# [抜粋]
------------------------------------------------------------
犬の拡張型心筋症(DCM)とは?
拡張型心筋症(DCM)とは?
拡張型心筋症(Dilated Cardiomyopathy、DCM)は、犬の心臓病の一種で、心筋が薄くなり心臓が拡張することでポンプ機能が低下する病気です。特に大型犬や特定の犬種に多く見られ、進行すると心不全を引き起こす可能性があります。
拡張型心筋症の原因
DCMの正確な原因は完全には解明されていませんが、以下の要因が関与していると考えられています。
遺伝的要因
特定の犬種に多く見られることから、遺伝的要因が大きく関与していると考えられます。特に以下の犬種で発症リスクが高いとされています。
------------------------------------------------------------
データセットのレコード
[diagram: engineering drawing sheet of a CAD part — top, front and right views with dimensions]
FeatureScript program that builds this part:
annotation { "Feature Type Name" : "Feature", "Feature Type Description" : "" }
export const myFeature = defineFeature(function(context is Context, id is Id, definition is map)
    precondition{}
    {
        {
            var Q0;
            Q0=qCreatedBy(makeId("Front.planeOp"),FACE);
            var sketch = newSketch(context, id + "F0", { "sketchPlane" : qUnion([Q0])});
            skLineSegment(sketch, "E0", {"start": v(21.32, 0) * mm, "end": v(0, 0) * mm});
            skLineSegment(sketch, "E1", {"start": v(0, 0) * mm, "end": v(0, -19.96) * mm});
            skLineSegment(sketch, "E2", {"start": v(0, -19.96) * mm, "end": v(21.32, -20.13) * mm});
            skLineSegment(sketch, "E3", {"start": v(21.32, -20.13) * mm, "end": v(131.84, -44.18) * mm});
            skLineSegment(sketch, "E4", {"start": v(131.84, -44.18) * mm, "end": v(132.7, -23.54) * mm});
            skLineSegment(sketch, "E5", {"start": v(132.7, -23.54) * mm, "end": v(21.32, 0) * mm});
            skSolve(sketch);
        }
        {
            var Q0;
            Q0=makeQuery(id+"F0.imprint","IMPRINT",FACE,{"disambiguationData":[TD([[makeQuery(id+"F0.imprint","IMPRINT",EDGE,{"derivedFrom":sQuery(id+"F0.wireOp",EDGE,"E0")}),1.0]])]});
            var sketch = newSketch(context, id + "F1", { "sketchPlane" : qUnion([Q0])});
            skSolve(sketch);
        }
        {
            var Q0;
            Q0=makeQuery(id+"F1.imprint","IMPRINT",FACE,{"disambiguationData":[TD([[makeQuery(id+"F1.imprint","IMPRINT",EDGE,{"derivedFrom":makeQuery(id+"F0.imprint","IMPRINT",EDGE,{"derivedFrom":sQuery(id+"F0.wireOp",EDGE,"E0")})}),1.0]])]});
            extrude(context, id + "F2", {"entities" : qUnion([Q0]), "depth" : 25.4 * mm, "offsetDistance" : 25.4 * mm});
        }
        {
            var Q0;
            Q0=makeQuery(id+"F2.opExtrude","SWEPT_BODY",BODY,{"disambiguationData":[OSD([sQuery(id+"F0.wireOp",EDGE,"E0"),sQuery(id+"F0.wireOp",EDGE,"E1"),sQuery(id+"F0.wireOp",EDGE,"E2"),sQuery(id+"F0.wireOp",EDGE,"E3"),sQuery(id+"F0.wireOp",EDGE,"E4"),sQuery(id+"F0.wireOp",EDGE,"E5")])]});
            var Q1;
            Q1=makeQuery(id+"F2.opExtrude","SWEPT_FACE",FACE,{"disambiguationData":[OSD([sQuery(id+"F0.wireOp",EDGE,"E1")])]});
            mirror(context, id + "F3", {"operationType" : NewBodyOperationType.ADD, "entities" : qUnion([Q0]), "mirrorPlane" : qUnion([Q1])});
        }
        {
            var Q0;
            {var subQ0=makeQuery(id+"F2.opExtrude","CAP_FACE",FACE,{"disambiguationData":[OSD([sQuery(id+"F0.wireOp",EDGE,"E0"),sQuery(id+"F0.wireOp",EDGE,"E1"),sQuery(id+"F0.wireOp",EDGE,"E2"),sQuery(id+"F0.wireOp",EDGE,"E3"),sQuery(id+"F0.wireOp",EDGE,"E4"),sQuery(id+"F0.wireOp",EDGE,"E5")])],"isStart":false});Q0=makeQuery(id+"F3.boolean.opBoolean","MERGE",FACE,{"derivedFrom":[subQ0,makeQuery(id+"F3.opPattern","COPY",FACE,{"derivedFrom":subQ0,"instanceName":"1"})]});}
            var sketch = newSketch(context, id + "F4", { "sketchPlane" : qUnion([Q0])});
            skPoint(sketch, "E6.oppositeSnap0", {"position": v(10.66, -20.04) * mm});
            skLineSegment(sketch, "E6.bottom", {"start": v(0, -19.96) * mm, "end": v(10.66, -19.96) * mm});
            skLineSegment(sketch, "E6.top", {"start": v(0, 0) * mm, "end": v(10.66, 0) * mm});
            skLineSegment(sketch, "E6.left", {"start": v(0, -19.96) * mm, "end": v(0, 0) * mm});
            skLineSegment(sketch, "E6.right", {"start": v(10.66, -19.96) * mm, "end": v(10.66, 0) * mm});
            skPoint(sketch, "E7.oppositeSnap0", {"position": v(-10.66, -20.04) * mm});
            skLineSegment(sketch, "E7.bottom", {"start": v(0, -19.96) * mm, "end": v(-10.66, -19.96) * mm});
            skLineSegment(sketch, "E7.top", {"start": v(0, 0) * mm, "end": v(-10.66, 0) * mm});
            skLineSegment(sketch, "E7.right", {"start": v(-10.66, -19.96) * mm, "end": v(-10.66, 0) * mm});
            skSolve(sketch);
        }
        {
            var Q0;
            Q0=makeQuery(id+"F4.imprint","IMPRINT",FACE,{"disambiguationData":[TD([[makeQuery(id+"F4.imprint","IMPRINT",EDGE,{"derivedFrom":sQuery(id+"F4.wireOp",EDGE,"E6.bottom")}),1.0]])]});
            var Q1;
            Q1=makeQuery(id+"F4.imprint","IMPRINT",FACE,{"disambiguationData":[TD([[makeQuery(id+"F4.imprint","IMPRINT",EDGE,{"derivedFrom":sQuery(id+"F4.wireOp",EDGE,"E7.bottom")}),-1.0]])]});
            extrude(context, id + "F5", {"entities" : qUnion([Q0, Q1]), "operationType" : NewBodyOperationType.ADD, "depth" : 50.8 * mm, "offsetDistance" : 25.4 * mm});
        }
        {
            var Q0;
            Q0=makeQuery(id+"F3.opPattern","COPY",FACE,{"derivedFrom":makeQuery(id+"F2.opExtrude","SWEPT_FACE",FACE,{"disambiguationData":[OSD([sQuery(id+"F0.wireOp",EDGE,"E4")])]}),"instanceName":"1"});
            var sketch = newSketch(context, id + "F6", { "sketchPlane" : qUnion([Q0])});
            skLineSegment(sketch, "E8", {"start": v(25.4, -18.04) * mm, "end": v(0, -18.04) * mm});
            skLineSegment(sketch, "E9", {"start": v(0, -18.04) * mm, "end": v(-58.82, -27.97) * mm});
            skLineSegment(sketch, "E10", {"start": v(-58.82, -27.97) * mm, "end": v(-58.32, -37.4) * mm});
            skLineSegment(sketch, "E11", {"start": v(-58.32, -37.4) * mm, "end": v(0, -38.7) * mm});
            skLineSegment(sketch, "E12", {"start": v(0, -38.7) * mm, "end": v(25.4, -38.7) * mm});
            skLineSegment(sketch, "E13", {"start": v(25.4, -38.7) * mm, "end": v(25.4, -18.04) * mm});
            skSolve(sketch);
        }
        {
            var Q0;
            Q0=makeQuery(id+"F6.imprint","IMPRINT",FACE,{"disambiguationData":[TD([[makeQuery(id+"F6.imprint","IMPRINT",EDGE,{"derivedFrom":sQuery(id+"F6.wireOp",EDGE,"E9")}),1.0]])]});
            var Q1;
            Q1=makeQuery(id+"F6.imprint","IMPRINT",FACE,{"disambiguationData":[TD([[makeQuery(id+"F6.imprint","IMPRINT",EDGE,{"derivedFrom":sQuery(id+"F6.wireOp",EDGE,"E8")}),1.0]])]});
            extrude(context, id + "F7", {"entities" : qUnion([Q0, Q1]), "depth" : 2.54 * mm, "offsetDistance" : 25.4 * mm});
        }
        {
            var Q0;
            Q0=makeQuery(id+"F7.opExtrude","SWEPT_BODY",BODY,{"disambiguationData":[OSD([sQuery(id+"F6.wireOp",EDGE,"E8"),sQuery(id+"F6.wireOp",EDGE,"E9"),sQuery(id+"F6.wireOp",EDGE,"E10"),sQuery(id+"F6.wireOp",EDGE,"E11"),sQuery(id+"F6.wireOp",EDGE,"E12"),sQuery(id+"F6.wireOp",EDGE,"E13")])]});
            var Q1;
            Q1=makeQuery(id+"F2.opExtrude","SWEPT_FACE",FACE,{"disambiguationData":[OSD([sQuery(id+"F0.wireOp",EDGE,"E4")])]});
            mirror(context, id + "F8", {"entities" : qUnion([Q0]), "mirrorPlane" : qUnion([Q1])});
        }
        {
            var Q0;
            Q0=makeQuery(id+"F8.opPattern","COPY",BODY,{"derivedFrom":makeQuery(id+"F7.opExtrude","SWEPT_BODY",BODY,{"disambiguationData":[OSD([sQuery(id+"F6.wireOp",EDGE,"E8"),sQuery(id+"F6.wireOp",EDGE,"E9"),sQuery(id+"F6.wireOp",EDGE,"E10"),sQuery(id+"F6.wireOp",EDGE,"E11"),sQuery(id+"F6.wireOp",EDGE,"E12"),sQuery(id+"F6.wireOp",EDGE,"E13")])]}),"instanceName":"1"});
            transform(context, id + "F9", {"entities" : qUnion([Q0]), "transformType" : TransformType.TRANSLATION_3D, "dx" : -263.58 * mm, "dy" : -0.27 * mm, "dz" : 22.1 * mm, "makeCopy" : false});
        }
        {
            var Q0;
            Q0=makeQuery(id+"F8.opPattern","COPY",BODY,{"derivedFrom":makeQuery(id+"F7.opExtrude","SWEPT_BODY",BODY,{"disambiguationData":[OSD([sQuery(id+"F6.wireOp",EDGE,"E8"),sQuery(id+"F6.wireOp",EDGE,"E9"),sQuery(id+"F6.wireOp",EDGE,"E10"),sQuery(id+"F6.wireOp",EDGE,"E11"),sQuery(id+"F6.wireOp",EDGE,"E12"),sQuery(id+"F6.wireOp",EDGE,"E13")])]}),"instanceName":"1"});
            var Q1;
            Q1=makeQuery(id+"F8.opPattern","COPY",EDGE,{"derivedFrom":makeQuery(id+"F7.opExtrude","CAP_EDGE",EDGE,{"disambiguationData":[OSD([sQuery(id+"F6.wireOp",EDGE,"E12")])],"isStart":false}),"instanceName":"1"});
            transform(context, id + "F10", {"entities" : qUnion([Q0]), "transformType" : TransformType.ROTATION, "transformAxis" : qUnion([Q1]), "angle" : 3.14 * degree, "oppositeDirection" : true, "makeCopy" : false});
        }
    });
------------------------------------------------------------
# [取り組む内容]
犬の拡張型心筋症についての抜粋を、一字一句変えずに全文もう一度書き出してください。 データの各行は、上の抜粋とは関係がありません。

# [あなたの解答]
犬の拡張型心筋症(DCM)とは?
拡張型心筋症(DCM)とは?
拡張型心筋症(Dilated Cardiomyopathy、DCM)は、犬の心臓病の一種で、心筋が薄くなり心臓が拡張することでポンプ機能が低下する病気です。特に大型犬や特定の犬種に多く見られ、進行すると心不全を引き起こす可能性があります。
拡張型心筋症の原因
DCMの正確な原因は完全には解明されていませんが、以下の要因が関与していると考えられています。
遺伝的要因
特定の犬種に多く見られることから、遺伝的要因が大きく関与していると考えられます。特に以下の犬種で発症リスクが高いとされています。